I did some little gesture/posture practice which I was planning on continuing but didn't because when I got back, I got into a conversation that completely got me out of the mood. However it transformed into something so much better - I had one of these superproductive evenings, that was thanks to the mere fact that I was in part being watched (funny how being watched gives me energy) and part being engaged in listening and discussing! This allowed new ideas to flow (words I'd catch here and there that would give me things to draw, directions to take) and at the same time, kept my analytical brain preoccupied. As a result, I was doing lots and lots of awesome sketches!
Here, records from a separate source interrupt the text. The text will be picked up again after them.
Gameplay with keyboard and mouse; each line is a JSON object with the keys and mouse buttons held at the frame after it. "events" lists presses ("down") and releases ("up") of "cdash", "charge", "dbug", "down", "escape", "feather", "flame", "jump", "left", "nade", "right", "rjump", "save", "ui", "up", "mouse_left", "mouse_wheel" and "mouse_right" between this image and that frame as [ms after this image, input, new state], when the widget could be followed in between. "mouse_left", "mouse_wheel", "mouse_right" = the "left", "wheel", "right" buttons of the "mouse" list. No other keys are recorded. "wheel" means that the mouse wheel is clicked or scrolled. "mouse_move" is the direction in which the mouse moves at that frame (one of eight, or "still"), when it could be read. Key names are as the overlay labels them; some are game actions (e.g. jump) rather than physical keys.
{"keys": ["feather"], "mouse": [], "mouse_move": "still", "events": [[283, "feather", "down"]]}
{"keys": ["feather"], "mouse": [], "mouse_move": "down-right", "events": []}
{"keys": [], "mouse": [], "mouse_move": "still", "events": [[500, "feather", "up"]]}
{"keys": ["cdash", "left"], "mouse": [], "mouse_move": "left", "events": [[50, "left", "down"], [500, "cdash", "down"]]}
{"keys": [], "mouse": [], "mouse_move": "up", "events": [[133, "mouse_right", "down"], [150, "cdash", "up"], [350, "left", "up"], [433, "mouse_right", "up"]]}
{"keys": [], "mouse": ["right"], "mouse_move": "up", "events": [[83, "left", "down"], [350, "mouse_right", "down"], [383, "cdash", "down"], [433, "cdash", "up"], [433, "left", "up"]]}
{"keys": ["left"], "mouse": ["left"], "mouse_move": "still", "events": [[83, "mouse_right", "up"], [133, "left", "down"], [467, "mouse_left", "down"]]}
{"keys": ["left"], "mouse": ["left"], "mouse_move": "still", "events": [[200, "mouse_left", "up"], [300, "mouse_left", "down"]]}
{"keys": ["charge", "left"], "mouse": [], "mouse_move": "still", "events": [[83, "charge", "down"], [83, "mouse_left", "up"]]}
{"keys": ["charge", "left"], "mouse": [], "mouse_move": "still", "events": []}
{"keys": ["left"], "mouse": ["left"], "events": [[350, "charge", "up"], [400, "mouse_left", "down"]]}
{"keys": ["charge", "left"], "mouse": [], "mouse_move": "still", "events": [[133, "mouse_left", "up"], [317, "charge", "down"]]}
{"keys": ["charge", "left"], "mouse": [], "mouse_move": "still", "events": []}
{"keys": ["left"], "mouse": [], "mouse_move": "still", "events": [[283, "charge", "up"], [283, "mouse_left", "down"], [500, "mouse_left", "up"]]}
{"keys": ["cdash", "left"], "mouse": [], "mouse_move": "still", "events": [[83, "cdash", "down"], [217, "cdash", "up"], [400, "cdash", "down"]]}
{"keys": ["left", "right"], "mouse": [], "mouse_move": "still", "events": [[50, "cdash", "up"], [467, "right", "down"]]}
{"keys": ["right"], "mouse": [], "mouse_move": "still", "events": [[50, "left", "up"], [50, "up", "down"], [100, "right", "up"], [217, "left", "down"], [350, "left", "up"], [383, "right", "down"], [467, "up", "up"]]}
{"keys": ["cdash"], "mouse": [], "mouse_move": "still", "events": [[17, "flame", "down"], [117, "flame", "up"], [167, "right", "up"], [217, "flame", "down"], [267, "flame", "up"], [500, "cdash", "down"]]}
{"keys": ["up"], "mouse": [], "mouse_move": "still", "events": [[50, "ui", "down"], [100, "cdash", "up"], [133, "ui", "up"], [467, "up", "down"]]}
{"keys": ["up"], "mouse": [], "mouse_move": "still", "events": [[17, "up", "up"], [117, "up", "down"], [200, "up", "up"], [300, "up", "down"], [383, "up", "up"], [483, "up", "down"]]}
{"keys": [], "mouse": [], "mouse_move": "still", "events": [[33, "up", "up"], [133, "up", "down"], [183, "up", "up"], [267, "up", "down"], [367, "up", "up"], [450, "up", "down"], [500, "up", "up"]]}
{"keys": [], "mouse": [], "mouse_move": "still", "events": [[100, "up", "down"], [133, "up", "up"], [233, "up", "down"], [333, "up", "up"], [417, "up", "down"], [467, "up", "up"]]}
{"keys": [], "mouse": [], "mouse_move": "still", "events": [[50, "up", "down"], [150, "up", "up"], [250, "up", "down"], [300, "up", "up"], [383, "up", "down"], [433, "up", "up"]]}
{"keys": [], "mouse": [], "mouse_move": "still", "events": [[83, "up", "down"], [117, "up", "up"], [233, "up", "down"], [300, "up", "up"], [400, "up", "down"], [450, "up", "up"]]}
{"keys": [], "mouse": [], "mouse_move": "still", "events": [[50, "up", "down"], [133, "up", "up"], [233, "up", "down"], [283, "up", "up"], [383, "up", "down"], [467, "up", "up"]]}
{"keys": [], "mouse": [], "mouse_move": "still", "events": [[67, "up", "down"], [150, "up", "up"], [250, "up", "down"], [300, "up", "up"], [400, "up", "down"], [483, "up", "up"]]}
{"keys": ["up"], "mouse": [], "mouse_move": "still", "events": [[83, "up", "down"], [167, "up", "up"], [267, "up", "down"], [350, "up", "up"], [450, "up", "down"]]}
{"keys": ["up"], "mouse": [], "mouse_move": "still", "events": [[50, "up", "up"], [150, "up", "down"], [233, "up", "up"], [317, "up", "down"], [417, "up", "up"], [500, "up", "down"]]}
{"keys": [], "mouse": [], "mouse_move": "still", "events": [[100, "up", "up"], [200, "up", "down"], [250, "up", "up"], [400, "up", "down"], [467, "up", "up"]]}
What can I say about today then? I did vikings, gargoyles, bakers, mages, knights, animals, birds, pirates with bums and stockings, trenchcoats, robots, reflections, strange beings, vehicles, death-stars, mines, superheroes and complete scenes! For a change, I did a lot of complete scenes, something that I find great success! And I enjoyed it a lot! So many things that I did today, would be things that I would envy if I saw others do them! Probably the greatest yield of "nice stuff" that came out of my "pen".

Having said that, there are three things that nag at me - one that I do all that with the ipad where I can undo - I wouldn't be as good if I was doing them in ink (then again, not many draw stuff in ink without first doing the exploration in pencil) and secondly, I worry if this is a one off. If next time that I sit down to work I am not as productive; or if next time I try chatting while painting I'm not that good. It's a deeply trenched impression, this disappointment that my success was just a fluke. Finally, I worry that I'm working color for a long time now and what if I end up being the sketch guy...

Anyway, I need to remember that this fear of it being a fluke, is not new, and I keep surprising myself. Maybe it is not a consistent reality, but it happens from time to time and when it doesn't it's not that I suck or that it's somebody else's hand that did it. I hope in time these flukes will be the norm.

Time for bed.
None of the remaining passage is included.